The release of the latest video came as Israel also said that it had found the body of Yehudit Weiss, a 65-year-old grandmother who was kidnapped from a kibbutz near the Gaza Strip during the attack by Hamas militants on October 7.

Friday morning the IDF announced it had recovered the body of a second Israeli hostage, 19-year old Noa Marciano, a corporal in the Israel Defense Forces.

IDF statements said both bodies were found in what were described as “structures” near the Shifa hospital, though it is not known if the bodies were found together, and the precise circumstances surrounding the deaths of both women has not been made clear.

Israeli forces launched a raid on Al-Shifa early Wednesday and soon after released images showing firearms, body armor, and a laptop that it said contained incriminating material recovered from the hospital.

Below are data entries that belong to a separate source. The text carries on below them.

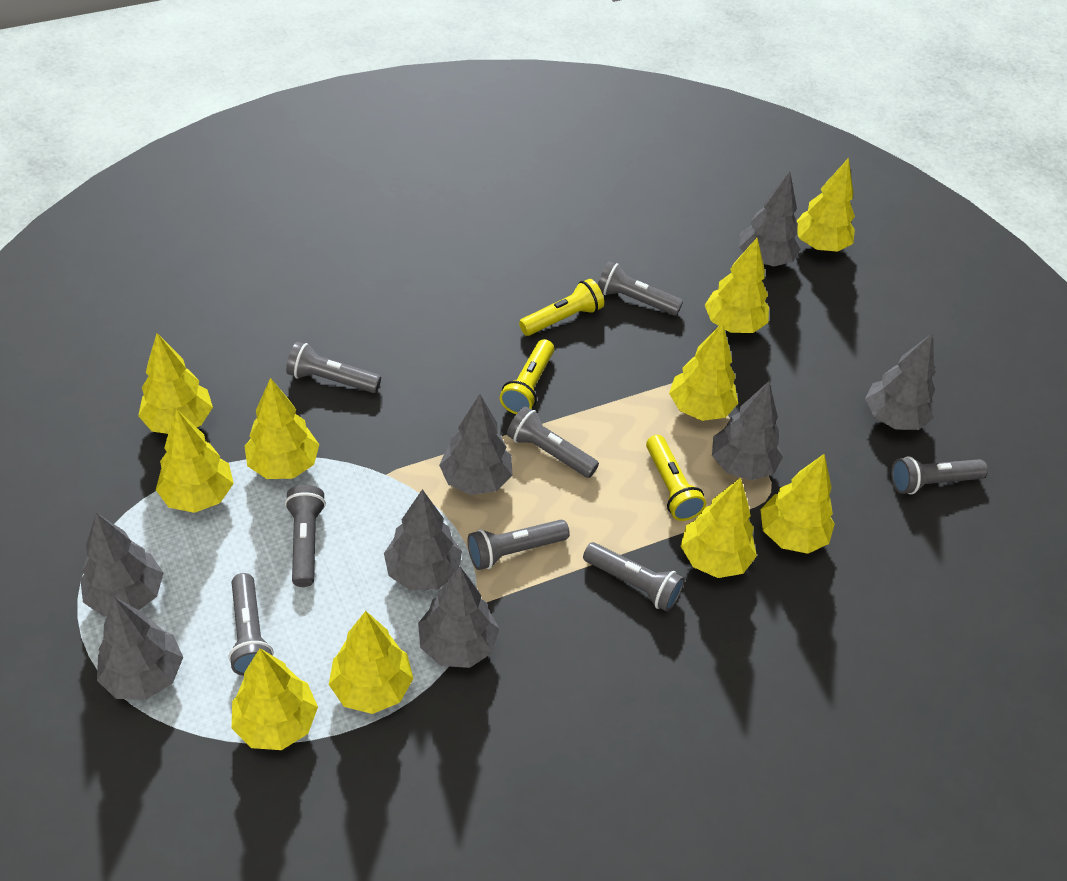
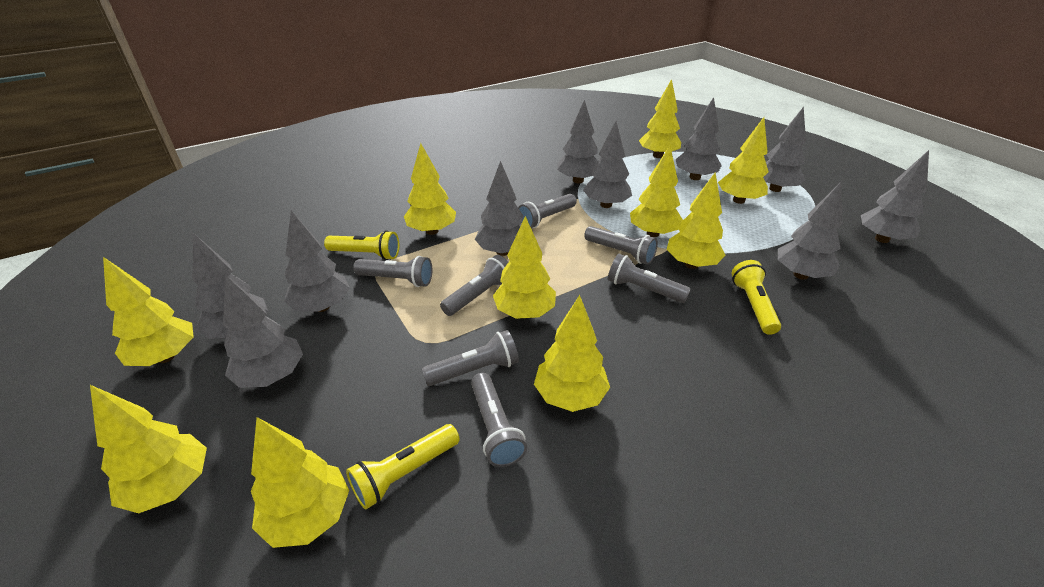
grey flashlight: 8 -> 7
grey tree: 8 -> 10

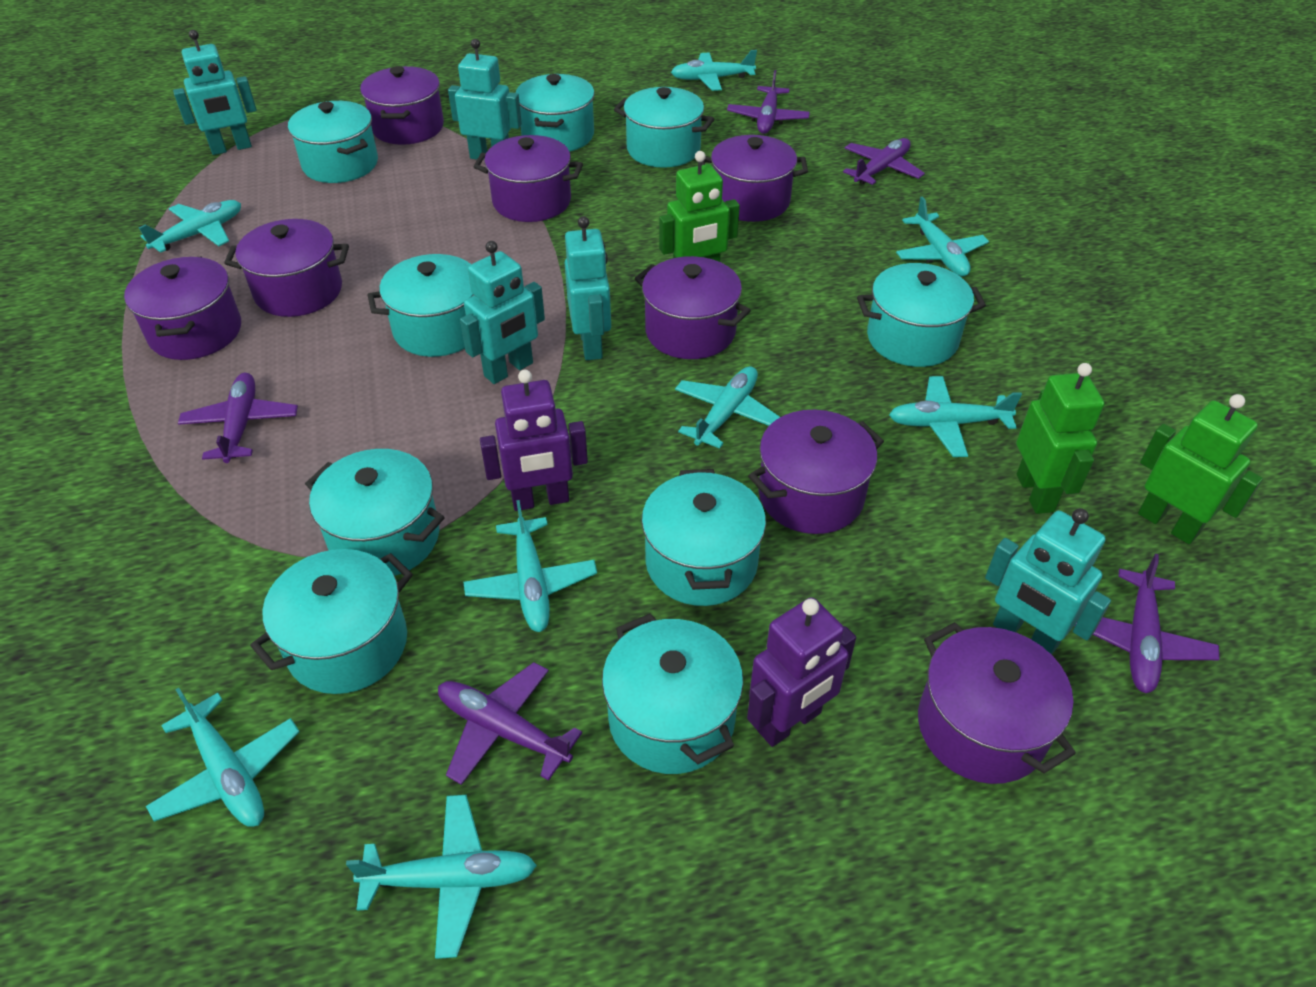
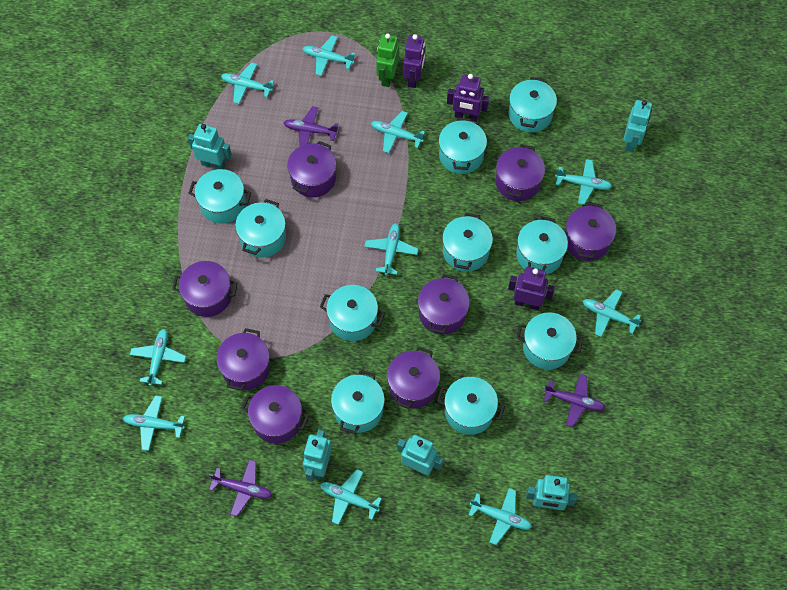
green robot: 3 -> 1
purple plane: 5 -> 3
purple robot: 2 -> 3
turquoise plane: 8 -> 10
turquoise pot: 9 -> 10

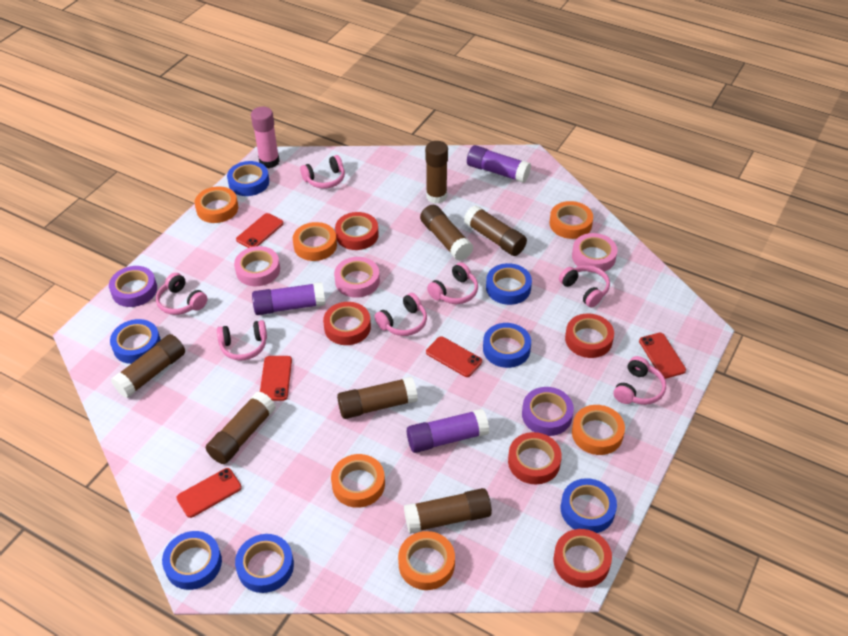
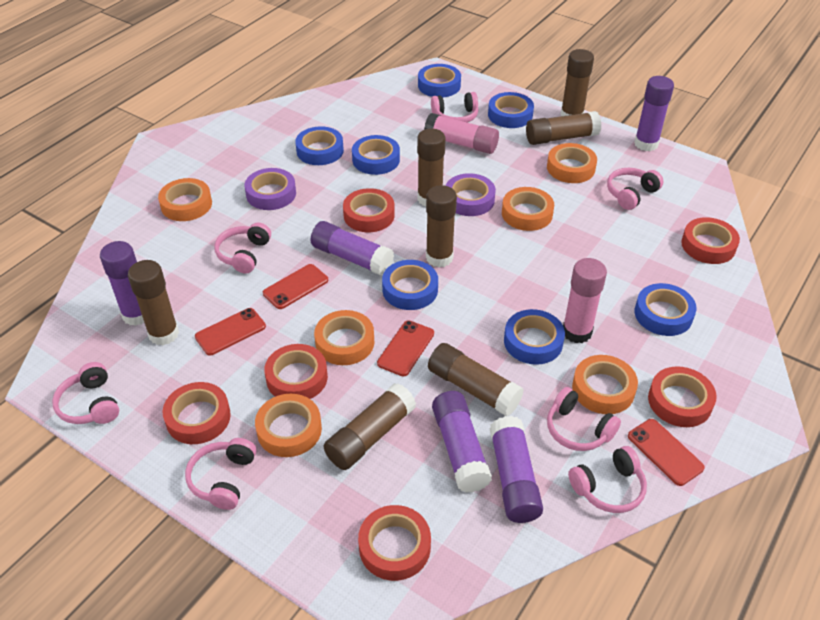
pink glue stick: 1 -> 2
pink tape: 3 -> 0
purple glue stick: 3 -> 5
red phone: 5 -> 4
red tape: 5 -> 6

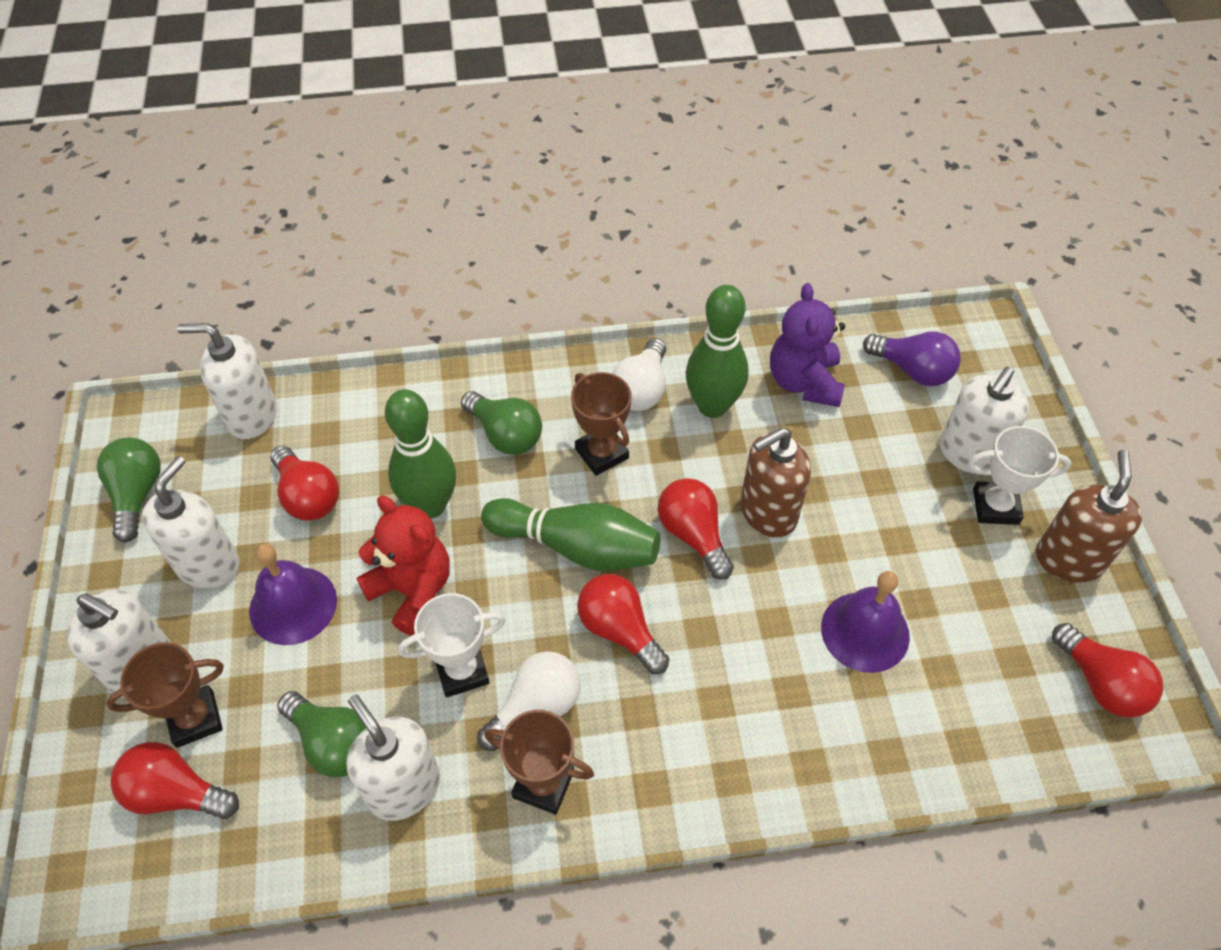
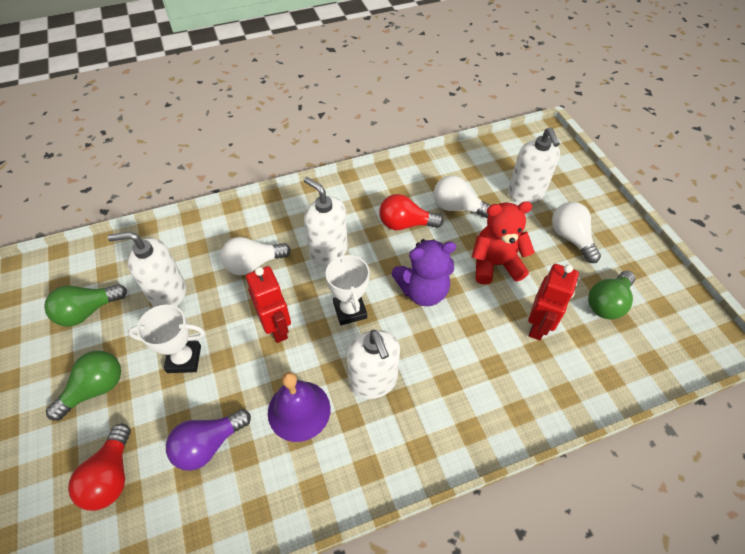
brown soap dispenser: 2 -> 0
brown trophy: 3 -> 0
green bowling pin: 3 -> 0
purple bell: 2 -> 1
red light bulb: 5 -> 2
red robot: 0 -> 2
white light bulb: 2 -> 3
white soap dispenser: 5 -> 4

On Thursday, the IDF also claimed to have found a booby-trapped car in the hospital complex containing a large amount of weapons and ammunition.

Thousands of medical personnel, patients, and displaced people remained inside Al-Shifa Thursday amid conditions that doctors have called “catastrophic,” with food, water, and medical supplies exhausted.

The hospital, the largest in Gaza, has run out of fuel and is no longer considered operational. Earlier this week, doctors and journalists described desperate efforts to keep premature babies alive and limited procedures taking place by candlelight.

Hospital director Mohammad Abu Salmiya told Al Jazeera Thursday that children were starving, and his medical staff had been forced to make “harrowing” decisions such as amputating patients’ limbs to prevent the spread of infection from untreated wounds.

Abu Salmiya reported the death of a kidney patient, with four others on the brink of death due to critical conditions and the absence of dialysis for days. He accused Israel of besieging the hospital, sabotaging sections, and spending the last 48 hours freely roaming within its premises.

Al-Rantisi Hospital claims

In another announcement, the IDF’s Hagari said Thursday that soldiers had also unearthed a tunnel at the Al-Rantisi children’s hospital in northern Gaza.

On Wednesday, US National Security Council spokesman John Kirby reiterated previous statements from the White House saying the US had intelligence that Hamas was operating in Al-Shifa Hospital.

“I would say we are comfortable with our own intelligence assessment about the degree to which Hamas was and is using al-Shifa hospital as a command and control node and as a storage facility underneath. We’re very comfortable with our own intelligence assessment for that,” Kirby said.